- [Brief]
In the blog post on JIT compilation in R, how would you render this sentence in Spanish: "The internal representation of this simple language is a string of bytes, hence the name byte code."

- [Document passage]

R-statistics blog

Speed up your R code using a just-in-time (JIT) compiler

This post is about speeding up your R code using the JIT (just in time) compilation capabilities offered by the new (well, now a year old) {compiler} package. Specifically, dealing with the practical difference between enableJIT and the cmpfun functions.

If you do not want to read much, you can just skip to the example part.

As always, I welcome any comments to this post, and hope to update it when future JIT solutions will come along.

Prelude: what is JIT

Just-in-time compilation (JIT):

is a method to improve the runtime performance of computer programs. Historically, computer programs had two modes of runtime operation, either interpreted or static (ahead-of-time) compilation. Interpreted code is translated from a high-level language to a machine code continuously during every execution, whereas statically compiled code is translated into machine code before execution, and only requires this translation once.
JIT compilers represent a hybrid approach, with translation occurring continuously, as with interpreters, but with caching of translated code to minimize performance degradation. It also offers other advantages over statically compiled code at development time, such as handling of late-bound data types and the ability to enforce security guarantees.

JIT in R

To this date, there are two R packages that offers Just-in-time compilation to R users: the {jit} package (through The Ra Extension to R), and the {compiler} package (which now comes bundled with any new R release, since R 2.13).

The {jit} package

The {jit} package, created by Stephen Milborrow, provides just-in-time compilation of R loops and arithmetic expressions in loops, enabling such code to run much faster (speeding up loops between 10 to 20 times faster). However, the drawback is that in order to use {jit}, you will need to use it through “the Ra Extension to R” (Ra is like R, only that it allows using the {jit} package). Sadly, the {jit} package will have no effect under standard R.  The package was not updated since 2011-08-27, and I am curious to see how its future might unfold (either continue on, merge with some other project, or sadly will go out of use).

The {compiler} package

The {compiler} package, created by Luke Tierney, offers a byte-code compiler for R:

A byte code compiler translates a complex high-level language like Lisp into a very simple language that can be interpreted by a very fast byte code interpreter, or virtual machine. The internal representation of this simple language is a string of bytes, hence the name byte code. The compilation process eliminates a number of costly operations the interpreter has to perform, including variable lookup and setting up exits for nonlocal transfers of control. It also performs some inlining and makes the language tail-recursive. This means that tail calls are compiled as jumps and therefore iterations can be implemented using recursion. (the source of this quote)

- [Data supplied]

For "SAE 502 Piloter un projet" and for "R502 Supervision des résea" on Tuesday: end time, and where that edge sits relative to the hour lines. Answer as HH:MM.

--

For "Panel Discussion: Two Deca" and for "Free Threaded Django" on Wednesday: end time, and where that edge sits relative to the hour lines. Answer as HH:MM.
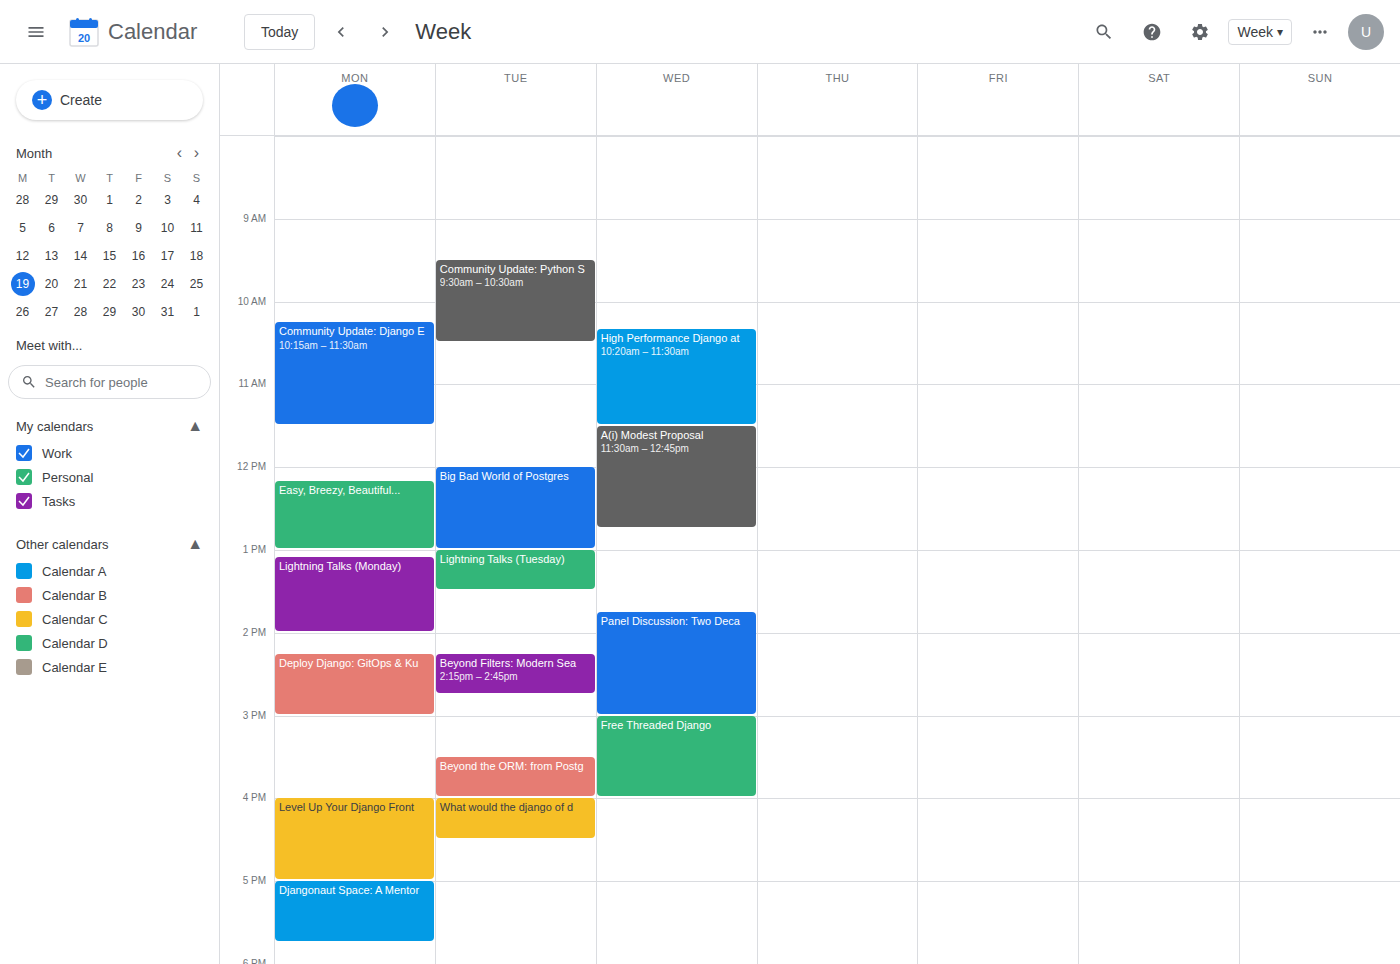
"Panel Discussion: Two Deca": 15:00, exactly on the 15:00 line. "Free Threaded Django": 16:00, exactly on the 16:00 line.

- [Final result]
La representación interna de este lenguaje sencillo es una cadena de bytes, de ahí el nombre de código de bytes.